Is is worth tying these ideas into the concepts of open-world and closed-world views, and the consequent fairly natural match with RDF, and JSON-LD ?

H

My understanding is that an open world allows for indeterminate truth values. Unless there's an error in the schema, it's always possible to determine whether a given instance is valid with respect to a given schema. It's just that the starting point (the empty schema) allows everything. So that would seem to me to be a closed world approach.

D

Does indeterminacy in an open world express a limitation of modeling a world, or indeterminacy in the model itself? (The map is not the territory, but given a map can truth be indeterminate?)

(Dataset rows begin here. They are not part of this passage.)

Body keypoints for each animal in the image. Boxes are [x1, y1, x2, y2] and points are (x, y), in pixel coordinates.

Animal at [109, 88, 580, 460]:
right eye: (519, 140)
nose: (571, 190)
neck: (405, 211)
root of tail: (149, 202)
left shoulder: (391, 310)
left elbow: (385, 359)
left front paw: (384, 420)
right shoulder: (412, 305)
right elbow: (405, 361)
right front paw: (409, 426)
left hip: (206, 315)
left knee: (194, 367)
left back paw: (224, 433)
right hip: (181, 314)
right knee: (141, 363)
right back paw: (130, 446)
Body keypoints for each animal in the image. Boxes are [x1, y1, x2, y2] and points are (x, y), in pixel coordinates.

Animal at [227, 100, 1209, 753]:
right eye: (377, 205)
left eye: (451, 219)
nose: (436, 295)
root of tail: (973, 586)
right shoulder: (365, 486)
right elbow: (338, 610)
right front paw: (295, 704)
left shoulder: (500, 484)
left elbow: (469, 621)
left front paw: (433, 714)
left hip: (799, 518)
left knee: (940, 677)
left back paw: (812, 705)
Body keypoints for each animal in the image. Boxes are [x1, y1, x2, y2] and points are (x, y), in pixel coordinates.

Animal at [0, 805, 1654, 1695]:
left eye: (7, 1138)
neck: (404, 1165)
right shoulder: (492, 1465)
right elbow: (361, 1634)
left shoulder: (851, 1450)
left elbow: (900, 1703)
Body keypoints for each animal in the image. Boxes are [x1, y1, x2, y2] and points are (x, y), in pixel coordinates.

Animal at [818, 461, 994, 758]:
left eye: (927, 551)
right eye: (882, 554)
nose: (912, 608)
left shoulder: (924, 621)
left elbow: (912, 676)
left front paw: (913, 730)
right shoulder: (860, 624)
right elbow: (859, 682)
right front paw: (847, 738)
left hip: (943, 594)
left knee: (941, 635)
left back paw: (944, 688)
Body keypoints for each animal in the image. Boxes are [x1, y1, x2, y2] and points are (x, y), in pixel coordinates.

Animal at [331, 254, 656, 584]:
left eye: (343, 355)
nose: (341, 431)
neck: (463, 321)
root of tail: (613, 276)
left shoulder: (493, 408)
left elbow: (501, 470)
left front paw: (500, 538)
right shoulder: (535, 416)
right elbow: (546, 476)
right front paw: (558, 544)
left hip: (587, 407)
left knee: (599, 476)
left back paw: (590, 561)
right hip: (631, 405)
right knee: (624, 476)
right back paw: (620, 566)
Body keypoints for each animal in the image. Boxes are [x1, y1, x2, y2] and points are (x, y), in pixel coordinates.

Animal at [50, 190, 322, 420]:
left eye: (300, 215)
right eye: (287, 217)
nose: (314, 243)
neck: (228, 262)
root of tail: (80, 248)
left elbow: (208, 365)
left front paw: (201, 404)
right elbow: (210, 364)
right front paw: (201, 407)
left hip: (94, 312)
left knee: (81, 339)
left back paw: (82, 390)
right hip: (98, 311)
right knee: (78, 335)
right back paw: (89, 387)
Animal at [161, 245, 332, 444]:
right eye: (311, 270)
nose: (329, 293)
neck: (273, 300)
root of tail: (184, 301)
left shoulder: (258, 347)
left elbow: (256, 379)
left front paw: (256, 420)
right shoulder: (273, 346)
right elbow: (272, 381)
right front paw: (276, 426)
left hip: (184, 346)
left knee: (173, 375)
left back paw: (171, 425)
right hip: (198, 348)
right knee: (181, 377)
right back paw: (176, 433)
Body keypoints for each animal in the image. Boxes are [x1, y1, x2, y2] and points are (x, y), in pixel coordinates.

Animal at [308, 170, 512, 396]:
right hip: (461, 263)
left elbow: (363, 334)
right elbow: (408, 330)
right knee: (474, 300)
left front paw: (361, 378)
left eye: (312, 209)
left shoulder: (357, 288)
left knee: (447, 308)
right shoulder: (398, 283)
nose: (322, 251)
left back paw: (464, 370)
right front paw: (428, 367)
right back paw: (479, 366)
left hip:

All sorts of vagueness exists in the real world, "Fred is bald" includes at least two: "which Fred?" and "what is bald?" But does an open world model require that subjects have a unique instance id and that the "bald" attribute is a binary type (or an integer threshold for number of hairs on the head)?

I'd assume that an open world model does not allow vagueness-based indeterminate truth (it follows the law of the excluded middle). Are there different scenarios where indeterminate truth is permitted in the model?

(Attributes can be optional, and if a subject does not have a "bald" attribute then the question cannot be answered for that subject. But that applies to both closed and open worlds.)